[WHAT IS NEEDED]: Copy out the items word for word, beginning at the line containing "What is the sum of all Circulante/TVM values?" and stopping after the line containing "Which series reaches". Omit the pictures from your answer.

==*==

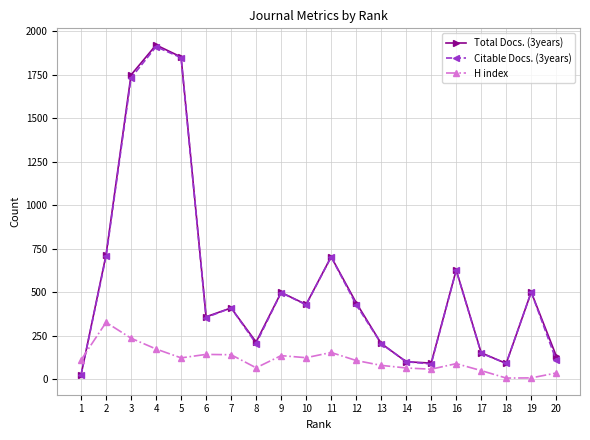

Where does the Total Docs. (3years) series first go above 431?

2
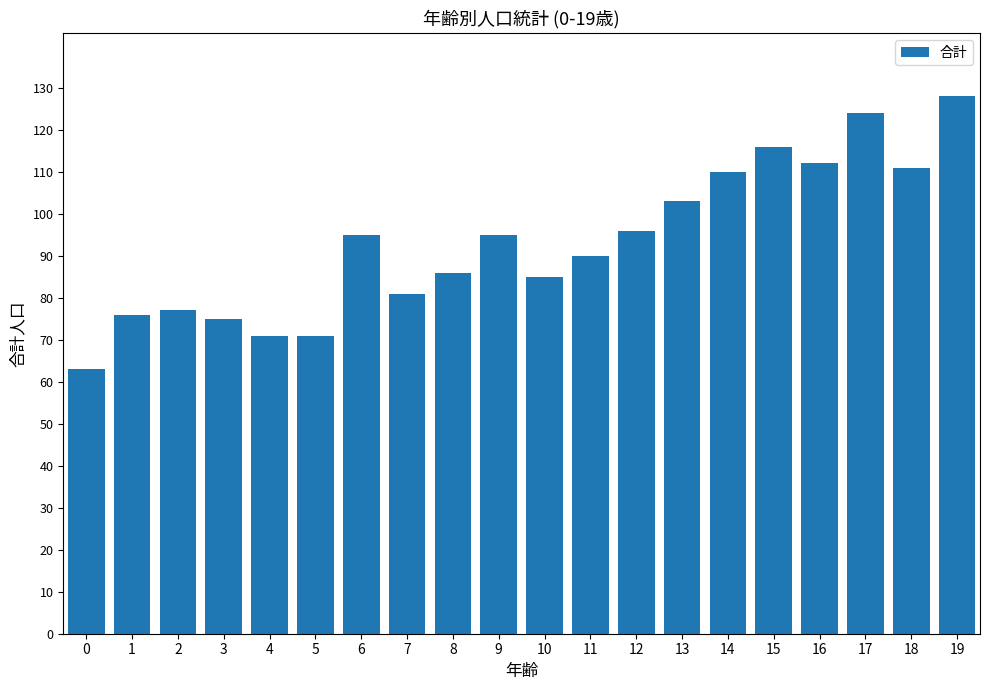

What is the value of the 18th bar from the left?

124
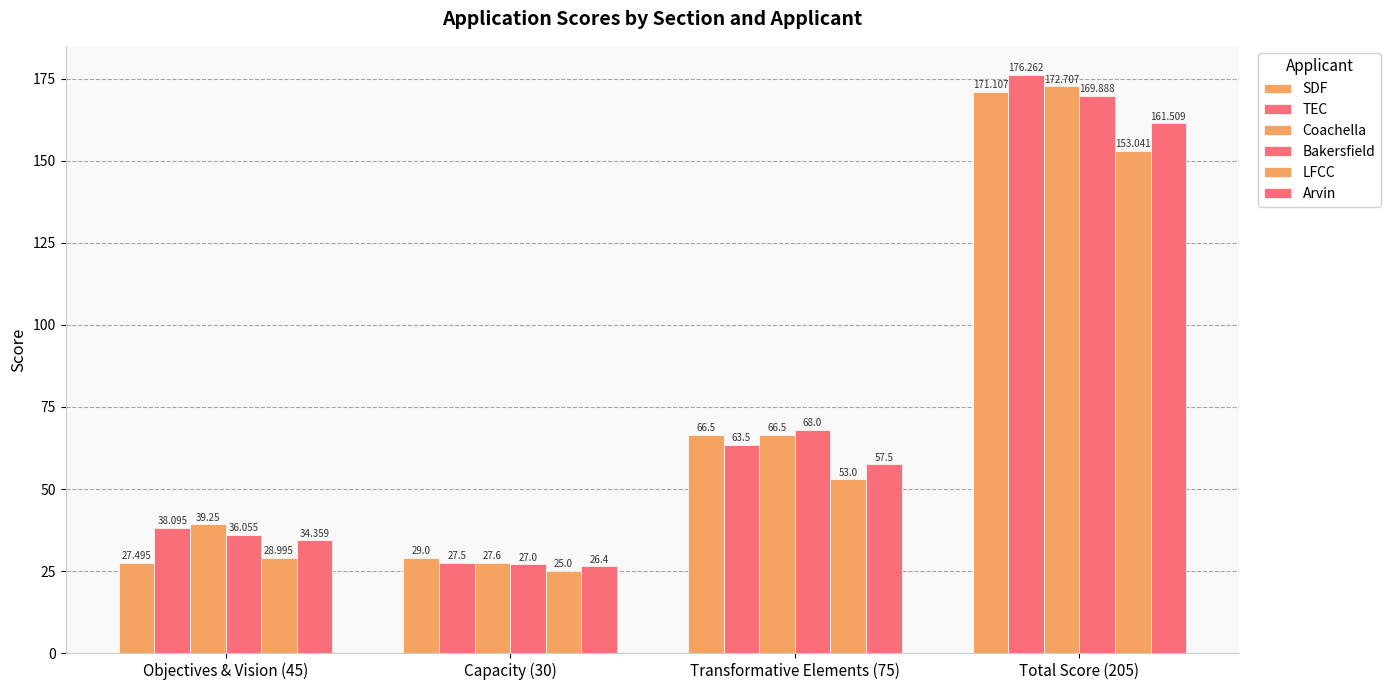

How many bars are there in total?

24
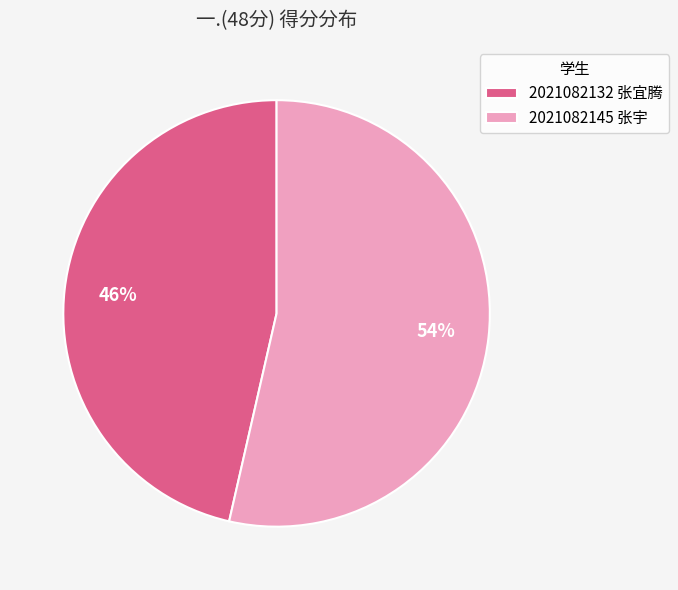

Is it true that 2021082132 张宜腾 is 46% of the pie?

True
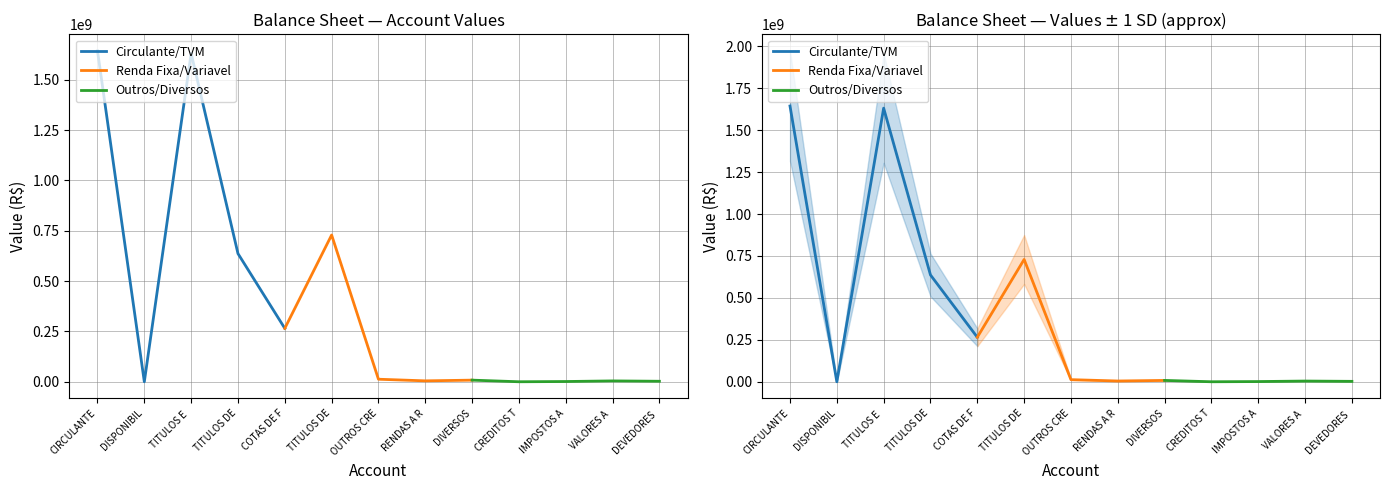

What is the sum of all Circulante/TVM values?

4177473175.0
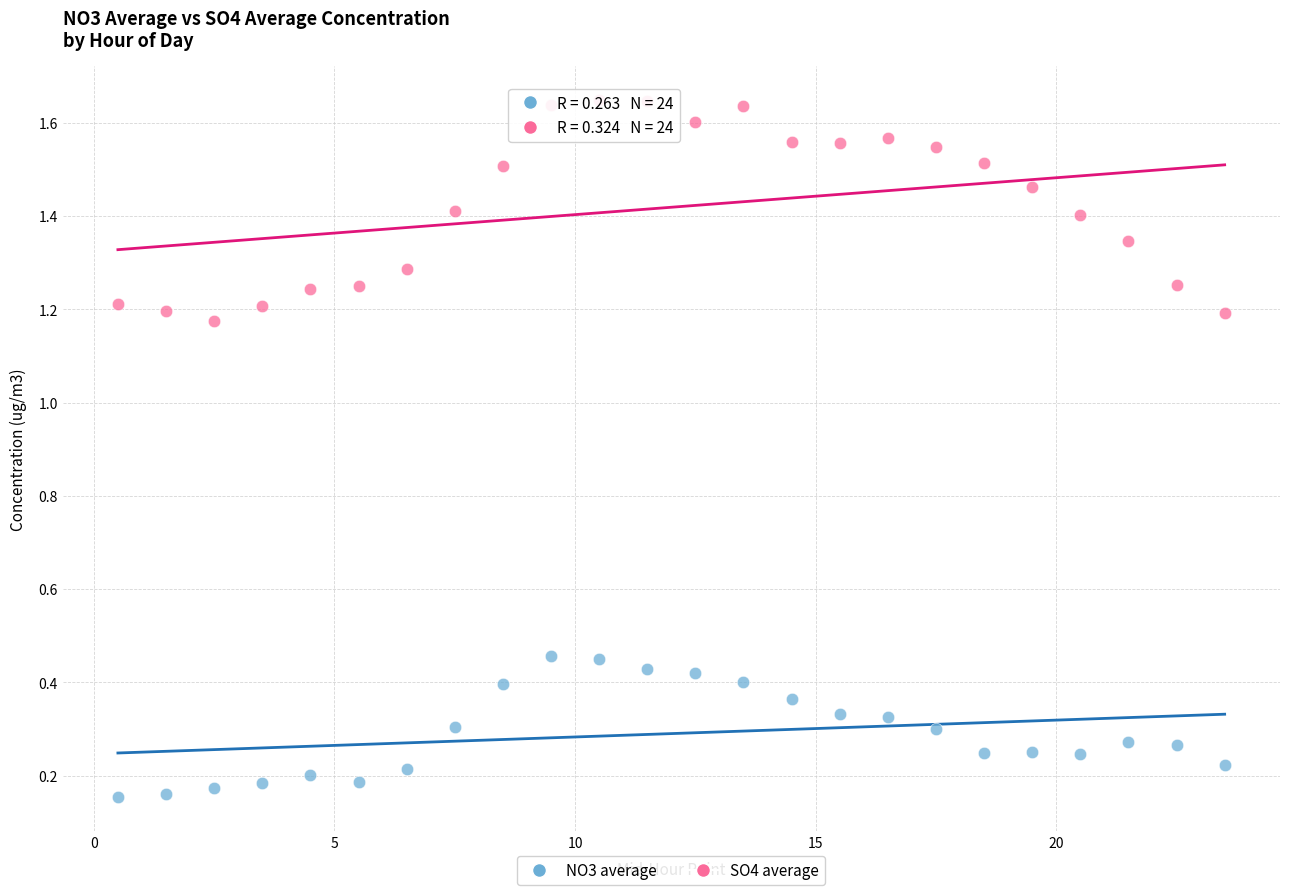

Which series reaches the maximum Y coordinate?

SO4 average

==*==

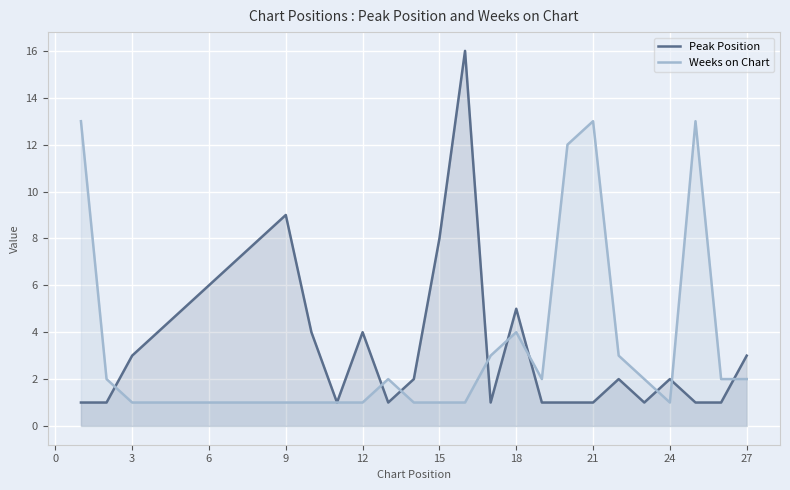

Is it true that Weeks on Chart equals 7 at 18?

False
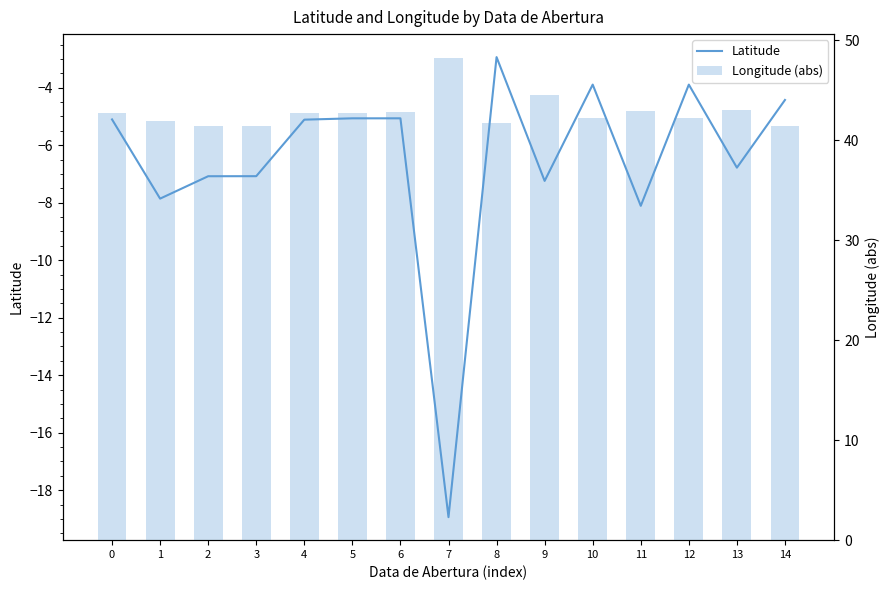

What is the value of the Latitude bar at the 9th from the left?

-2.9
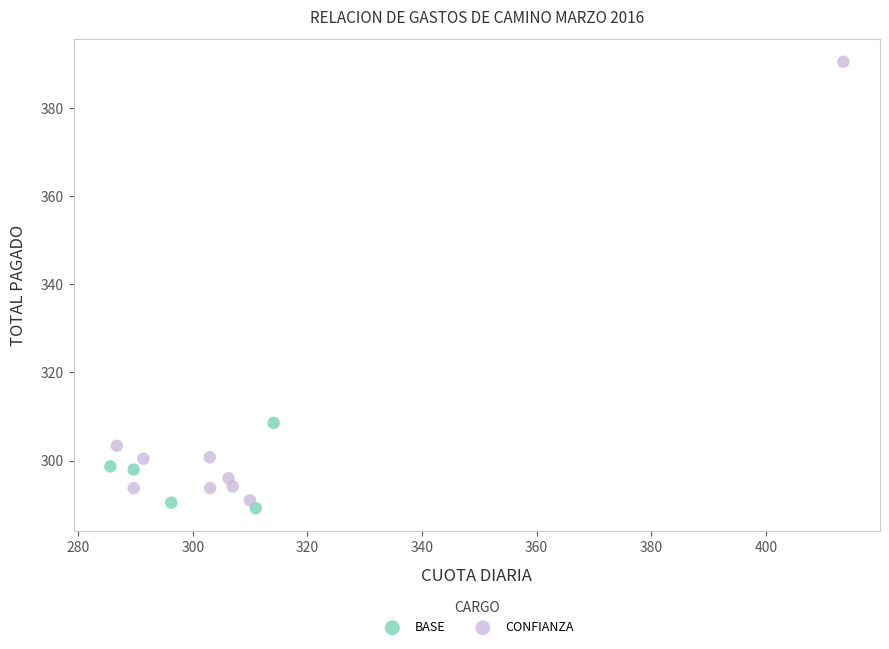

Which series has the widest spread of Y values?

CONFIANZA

==*==

[RESPONSE TO THE EXERCISE]:
What is the sum of all Circulante/TVM values?

4177473175.0

Which series reaches the maximum Y coordinate?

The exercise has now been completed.